You can cook damn near anything in a dutch oven. Long as you are savvy to control the fires/coals. Biscuits don't want he same heat and duration as stews. A braise, like cacciatore, is long and slow. Got the requisite attention to the fire and patience? That fire is not controlled by a knob.
 
I dug a Dutch oven out of a fire 40 years ago and it has been the best dinner getter since. The fire was probably a week gone by and there set that Dutch oven empty. My first comment was " What damned fool would leave his pot?" Amazes me through the years what a trek in the deep woods could turn up. Not much of that kind of bush left that some pilgrim hasn't made his presence known and if anything is abandoned it is made in china.

So I have a small DO that is a repurposed cast iron pot, but it's the right shape for 18th century. My large, classing one was sitting in a recycling pile when I came home late one night. My goofy neighbor (great guy, but goofy from time to time) had used it to hold a fire on his deck so his daughter could roast smores during a slumber party. The next day he put it in his basement, and two years later when he was moving, it was all rusty, so he tossed it.
:doh:

I spotted it as I drove by..., and locked up the brakes. I could not believe it. Perfectly sound! A little love and a wire wheel, and some olive oil, and voila, free Dutch Oven.

LD
 
You can cook damn near anything in a dutch oven. Long as you are savvy to control the fires/coals. Biscuits don't want he same heat and duration as stews. A braise, like cacciatore, is long and slow. Got the requisite attention to the fire and patience? That fire is not controlled by a knob.

If I remember, hold your hand over the coals and count to three; if more than three fire to cold, if less than three fire too hot.
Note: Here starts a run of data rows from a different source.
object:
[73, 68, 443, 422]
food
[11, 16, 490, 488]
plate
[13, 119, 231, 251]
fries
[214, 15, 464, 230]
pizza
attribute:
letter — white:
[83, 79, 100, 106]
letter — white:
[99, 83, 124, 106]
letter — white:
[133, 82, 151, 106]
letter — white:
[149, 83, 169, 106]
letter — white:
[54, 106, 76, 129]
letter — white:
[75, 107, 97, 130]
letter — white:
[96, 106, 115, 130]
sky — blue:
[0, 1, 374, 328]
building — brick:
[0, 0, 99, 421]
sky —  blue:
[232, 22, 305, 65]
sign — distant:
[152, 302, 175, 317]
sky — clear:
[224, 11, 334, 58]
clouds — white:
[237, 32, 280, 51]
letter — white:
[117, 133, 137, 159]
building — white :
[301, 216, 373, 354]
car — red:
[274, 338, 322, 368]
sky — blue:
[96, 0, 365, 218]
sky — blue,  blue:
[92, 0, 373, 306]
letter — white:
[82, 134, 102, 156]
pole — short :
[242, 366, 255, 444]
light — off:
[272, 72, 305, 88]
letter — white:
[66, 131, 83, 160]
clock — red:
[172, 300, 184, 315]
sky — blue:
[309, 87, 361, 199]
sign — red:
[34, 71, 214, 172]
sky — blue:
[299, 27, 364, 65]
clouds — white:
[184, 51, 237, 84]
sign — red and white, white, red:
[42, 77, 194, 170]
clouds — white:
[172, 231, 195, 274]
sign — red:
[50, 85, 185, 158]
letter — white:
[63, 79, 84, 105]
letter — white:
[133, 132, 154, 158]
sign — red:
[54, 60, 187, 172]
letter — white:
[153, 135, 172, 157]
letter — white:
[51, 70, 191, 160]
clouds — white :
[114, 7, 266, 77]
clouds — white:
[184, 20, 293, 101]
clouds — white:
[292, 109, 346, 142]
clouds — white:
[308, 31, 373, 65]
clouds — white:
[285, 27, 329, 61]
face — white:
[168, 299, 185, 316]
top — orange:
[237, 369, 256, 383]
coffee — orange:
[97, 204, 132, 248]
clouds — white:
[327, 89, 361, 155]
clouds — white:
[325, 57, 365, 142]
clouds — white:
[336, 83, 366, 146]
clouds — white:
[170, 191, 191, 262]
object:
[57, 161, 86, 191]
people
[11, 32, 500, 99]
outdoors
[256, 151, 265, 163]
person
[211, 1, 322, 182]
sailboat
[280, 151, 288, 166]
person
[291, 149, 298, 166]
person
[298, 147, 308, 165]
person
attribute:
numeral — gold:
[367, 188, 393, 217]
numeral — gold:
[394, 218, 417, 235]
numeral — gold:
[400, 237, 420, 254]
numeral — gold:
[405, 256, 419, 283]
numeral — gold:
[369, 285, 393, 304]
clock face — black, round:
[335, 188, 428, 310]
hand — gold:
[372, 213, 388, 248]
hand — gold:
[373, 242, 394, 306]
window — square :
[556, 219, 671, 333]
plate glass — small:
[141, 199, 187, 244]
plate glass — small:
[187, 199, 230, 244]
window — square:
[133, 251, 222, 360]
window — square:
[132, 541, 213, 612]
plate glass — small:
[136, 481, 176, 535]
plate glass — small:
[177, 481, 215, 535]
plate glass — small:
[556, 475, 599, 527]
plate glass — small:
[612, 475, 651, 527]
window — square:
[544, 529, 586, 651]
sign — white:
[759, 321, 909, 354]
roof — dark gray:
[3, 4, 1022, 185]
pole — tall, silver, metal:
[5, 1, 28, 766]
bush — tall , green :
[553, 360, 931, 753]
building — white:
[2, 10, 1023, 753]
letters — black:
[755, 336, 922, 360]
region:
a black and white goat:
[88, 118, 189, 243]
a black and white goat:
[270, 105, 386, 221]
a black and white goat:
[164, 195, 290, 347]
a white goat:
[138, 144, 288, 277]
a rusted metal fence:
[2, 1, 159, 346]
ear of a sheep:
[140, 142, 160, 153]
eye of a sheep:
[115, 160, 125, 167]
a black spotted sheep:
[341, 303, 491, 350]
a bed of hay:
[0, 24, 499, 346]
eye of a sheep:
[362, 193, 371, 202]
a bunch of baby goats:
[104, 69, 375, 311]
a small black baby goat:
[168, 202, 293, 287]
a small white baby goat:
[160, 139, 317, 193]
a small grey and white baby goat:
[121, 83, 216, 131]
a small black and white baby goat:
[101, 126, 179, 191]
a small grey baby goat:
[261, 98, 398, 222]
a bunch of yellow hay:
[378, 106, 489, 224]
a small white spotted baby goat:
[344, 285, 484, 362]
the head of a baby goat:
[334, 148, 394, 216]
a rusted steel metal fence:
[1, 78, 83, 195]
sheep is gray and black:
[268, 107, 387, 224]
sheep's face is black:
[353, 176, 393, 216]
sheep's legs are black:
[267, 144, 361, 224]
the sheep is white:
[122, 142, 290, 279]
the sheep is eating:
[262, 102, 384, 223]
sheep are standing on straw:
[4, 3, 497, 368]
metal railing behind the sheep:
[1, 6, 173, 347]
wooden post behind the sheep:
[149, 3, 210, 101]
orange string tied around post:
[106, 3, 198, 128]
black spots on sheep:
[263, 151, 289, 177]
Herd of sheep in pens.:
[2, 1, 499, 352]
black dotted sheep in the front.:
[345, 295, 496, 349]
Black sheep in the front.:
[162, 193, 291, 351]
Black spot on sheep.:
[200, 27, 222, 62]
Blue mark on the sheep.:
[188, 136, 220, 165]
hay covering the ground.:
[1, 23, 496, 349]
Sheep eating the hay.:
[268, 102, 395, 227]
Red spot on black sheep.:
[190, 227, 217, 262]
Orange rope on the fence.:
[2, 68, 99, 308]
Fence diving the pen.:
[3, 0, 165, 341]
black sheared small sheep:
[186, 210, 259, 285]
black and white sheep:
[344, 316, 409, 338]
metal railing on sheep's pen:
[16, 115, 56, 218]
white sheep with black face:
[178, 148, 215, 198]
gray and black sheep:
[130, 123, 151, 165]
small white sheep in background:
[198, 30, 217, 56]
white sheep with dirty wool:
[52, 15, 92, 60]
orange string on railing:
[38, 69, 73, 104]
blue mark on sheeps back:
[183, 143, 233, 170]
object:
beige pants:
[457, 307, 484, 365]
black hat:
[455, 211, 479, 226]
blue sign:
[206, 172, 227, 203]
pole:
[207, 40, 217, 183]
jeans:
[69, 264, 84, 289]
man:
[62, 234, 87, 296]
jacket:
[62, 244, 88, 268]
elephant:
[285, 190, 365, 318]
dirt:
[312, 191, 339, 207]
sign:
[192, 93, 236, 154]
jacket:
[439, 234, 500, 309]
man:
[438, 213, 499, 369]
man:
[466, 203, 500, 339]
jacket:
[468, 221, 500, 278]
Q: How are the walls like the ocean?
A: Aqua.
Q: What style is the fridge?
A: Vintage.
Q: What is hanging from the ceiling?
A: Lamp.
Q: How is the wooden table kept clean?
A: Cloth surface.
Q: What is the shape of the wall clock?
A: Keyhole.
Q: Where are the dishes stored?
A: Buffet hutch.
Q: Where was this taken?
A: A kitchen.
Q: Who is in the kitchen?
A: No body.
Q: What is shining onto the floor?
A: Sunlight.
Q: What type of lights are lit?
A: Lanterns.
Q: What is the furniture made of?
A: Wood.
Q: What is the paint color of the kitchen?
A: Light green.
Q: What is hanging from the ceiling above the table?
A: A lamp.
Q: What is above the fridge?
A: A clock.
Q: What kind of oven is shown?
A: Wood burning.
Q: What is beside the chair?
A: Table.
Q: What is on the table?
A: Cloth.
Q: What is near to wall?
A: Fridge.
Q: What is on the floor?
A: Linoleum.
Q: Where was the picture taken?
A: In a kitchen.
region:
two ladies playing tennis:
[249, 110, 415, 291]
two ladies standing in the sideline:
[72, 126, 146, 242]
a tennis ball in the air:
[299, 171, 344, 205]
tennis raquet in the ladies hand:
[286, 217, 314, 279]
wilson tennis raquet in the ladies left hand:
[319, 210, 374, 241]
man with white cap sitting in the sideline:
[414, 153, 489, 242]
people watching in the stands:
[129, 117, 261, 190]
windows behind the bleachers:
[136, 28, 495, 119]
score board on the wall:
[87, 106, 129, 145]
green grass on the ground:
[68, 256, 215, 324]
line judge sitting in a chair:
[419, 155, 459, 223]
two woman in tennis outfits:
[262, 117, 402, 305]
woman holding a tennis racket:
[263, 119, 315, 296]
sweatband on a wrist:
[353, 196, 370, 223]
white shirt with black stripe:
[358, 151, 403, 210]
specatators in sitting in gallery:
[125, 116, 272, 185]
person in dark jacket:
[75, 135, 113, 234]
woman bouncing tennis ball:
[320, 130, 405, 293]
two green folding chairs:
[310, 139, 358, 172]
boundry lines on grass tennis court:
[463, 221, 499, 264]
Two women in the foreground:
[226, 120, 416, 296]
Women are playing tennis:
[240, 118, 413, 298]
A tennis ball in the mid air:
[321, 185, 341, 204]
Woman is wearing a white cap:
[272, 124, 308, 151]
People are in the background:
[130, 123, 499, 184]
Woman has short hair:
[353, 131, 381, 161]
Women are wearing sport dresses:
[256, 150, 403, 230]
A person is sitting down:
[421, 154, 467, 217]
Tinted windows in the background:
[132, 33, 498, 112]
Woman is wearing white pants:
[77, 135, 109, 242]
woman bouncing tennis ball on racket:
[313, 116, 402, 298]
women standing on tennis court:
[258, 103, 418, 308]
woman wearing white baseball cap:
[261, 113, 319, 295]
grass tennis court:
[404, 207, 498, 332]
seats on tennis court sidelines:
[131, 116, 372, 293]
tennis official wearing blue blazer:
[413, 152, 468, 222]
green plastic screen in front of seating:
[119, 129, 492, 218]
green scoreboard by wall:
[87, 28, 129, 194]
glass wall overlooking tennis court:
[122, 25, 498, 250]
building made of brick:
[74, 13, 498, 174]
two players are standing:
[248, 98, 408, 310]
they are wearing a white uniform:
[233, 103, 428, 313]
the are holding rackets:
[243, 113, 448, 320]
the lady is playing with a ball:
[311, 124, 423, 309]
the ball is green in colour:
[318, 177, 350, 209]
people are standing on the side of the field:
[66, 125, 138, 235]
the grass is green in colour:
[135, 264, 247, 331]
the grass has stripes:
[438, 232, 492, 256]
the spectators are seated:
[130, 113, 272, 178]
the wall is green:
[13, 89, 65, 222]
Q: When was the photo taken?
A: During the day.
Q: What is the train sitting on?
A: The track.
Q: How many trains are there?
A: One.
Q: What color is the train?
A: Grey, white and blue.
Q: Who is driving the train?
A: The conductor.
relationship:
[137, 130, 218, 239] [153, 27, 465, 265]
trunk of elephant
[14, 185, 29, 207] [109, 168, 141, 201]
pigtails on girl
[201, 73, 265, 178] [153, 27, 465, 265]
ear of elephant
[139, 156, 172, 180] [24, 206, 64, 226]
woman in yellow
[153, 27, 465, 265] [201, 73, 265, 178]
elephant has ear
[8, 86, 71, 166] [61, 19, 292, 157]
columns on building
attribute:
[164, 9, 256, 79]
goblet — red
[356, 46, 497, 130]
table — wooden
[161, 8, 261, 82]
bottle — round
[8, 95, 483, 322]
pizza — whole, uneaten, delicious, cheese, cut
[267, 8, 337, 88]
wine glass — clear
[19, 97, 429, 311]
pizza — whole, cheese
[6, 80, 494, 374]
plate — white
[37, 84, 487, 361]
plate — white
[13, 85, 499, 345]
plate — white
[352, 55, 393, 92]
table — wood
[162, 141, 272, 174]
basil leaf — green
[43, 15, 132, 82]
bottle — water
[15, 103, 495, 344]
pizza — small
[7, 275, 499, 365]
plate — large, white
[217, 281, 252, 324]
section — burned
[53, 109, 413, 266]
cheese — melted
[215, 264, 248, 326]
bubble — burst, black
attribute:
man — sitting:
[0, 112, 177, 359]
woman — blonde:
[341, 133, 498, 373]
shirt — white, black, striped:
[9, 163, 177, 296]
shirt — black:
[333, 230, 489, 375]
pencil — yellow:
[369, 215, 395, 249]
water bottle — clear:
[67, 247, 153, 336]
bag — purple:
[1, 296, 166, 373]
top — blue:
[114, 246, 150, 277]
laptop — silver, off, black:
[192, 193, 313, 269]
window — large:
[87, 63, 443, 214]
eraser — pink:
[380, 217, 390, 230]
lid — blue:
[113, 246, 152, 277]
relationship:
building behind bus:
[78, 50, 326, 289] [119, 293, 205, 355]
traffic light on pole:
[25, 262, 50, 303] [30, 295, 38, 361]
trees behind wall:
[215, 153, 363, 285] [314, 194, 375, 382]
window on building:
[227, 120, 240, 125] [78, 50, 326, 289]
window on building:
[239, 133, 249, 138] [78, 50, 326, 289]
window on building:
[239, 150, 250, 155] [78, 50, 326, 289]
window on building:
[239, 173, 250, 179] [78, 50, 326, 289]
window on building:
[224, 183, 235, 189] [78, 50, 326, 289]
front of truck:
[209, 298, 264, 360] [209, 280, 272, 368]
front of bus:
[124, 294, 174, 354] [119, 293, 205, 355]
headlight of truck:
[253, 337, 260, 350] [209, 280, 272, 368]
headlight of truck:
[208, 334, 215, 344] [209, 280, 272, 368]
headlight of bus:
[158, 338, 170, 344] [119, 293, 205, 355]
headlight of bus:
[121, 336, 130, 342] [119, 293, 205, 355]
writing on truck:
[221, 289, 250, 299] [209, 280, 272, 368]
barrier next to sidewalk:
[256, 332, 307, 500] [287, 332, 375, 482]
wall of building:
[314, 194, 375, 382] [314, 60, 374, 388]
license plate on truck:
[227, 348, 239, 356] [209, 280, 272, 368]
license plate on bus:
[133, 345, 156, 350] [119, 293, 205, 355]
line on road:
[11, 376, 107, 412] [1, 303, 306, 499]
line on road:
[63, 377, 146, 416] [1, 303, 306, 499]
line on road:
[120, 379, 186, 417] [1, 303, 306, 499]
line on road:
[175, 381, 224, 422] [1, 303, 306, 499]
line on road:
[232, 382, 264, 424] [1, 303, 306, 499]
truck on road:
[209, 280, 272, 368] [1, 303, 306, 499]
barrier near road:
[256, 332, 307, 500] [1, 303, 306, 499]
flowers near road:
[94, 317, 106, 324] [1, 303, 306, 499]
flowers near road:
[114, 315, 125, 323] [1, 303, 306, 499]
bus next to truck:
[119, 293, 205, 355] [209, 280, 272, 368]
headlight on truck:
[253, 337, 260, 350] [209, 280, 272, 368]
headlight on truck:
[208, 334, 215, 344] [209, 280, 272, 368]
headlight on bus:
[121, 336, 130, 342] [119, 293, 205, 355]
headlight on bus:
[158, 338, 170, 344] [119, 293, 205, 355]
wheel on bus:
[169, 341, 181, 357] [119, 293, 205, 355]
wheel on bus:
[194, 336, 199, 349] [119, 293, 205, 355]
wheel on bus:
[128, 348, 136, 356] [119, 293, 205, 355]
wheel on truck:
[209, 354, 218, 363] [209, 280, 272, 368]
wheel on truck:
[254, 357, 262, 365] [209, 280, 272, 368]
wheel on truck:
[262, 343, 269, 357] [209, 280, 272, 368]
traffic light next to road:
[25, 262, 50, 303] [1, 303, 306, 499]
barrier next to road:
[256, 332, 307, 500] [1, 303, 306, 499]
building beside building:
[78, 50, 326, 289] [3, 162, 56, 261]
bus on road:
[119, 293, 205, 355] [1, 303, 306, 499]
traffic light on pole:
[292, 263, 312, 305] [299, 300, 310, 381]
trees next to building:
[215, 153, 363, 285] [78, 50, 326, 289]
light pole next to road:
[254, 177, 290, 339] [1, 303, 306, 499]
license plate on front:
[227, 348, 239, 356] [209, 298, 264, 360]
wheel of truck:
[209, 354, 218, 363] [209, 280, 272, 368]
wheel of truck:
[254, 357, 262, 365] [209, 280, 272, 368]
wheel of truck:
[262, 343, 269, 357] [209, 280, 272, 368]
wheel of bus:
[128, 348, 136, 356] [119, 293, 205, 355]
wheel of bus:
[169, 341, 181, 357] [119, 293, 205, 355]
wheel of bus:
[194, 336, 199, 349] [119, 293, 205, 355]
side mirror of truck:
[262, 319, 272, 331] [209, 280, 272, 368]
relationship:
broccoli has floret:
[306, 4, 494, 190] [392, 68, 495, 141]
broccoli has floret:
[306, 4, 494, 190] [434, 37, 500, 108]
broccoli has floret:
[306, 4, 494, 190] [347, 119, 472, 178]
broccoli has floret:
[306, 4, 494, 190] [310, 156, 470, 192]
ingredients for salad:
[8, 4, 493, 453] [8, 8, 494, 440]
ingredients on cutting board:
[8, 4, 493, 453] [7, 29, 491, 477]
Feel free to correct me. It has been a while since I used a fire for anything besides heat and light. Got lazy and use stove.
 
I've used the kitchen oven with the Dutch inside to try it out, cubed pork shoulder, onions, carrots, a few cloves and garlic- came out great and not to hard to wipe clean. My issue is how do you know how hot the thing is with coals on top and bottom? It has legs.
 
If I remember, hold your hand over the coals and count to three; if more than three fire to cold, if less than three fire too hot. Feel free to correct me. It has been a while since I used a fire for anything besides heat and light. Got lazy and use stove.
I've used the kitchen oven with the Dutch inside to try it out, cubed pork shoulder, onions, carrots, a few cloves and garlic- came out great and not to hard to wipe clean. My issue is how do you know how hot the thing is with coals on top and bottom? It has legs.
Too many variables. For starters different woods different fuel values. Air temperature. Wind. I don't think your answer will be found any way but the trial and error road to practical experience.
At home I do like to do my dutch oven braises in the oven. Your oven temp will vary more than you would expect, but once your iron gets heated its temp will not vary much at all.